Un classique bien intéressant, passionnant,
offrant des personnages haut en couleur, j'aurais presque voulu que la lecture
dure plus longtemps et voir certaines scènes, malgrè les longs monologues et les
réflexions sur l'art qui traînent parfois en longueur, c'est un très bon roman
qui a sû me captiver, et qui donne matière à réflexir, surtout que les maux et
questionnements de ce livre sont encore d'actualité. Machiavélique et
formidable, parfois malsain mais toujours aussi intéressant, c'est un classique
qui vieillit bien, je comprends son succès même si je n'ai pas découvert ce
livre avec le même enthousiasme que d'autres lecteurs. Ce n'était pas une
lecture inoubliable, mais j'ai franchement adoré, je voudrais lire plus de
l'auteur car il est sûr que l'auteur m'a captivé.
Extrait :
Il
[Dorian] se jeta dans un fauteuil et médita. Soudain, ce qu'il avait dit dans
l'atelier de Basil Hallward le jour où ce tableau avait été achevé lui revint à
l'esprit.

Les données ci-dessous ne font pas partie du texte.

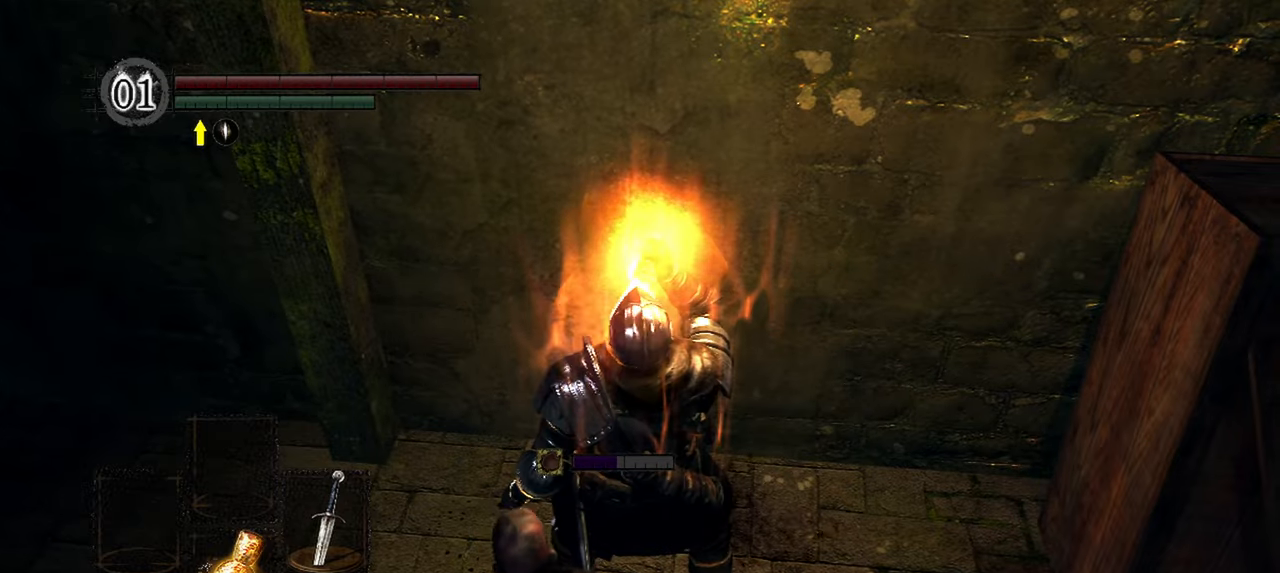
{"dt_ms": 500, "buttons": ["B"], "left_stick": "down-right", "right_stick": "center", "events": [[17, "B", "down"], [117, "B", "up"], [500, "B", "down"]]}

Oui, il s'en souvenait parfaitement. Il avait exprimé un souhait
insensé : que lui-même restât jeune tandis que le portrait vieillirait ; que sa
propre beauté demeurât sans tache, tandis que le visage sur la toile payerait le
prix de ses passions et de ses péchés ; que l'image peinte fût marquée au fer de
la souffrance et de la pensée, tandis que lui garderait la délicate
efflorescence et la joliesse de la juvénilité dont il venait de prendre
conscience. Ce n'était tout de même pas son souhait qui avait été réalisé ? De
telles choses n'arrivent pas. Ne fût-ce qu'y penser semblait monstrueux. Et
pourtant, le tableau était là, devant lui, avec cette touche cruelle dans la
bouche.
7.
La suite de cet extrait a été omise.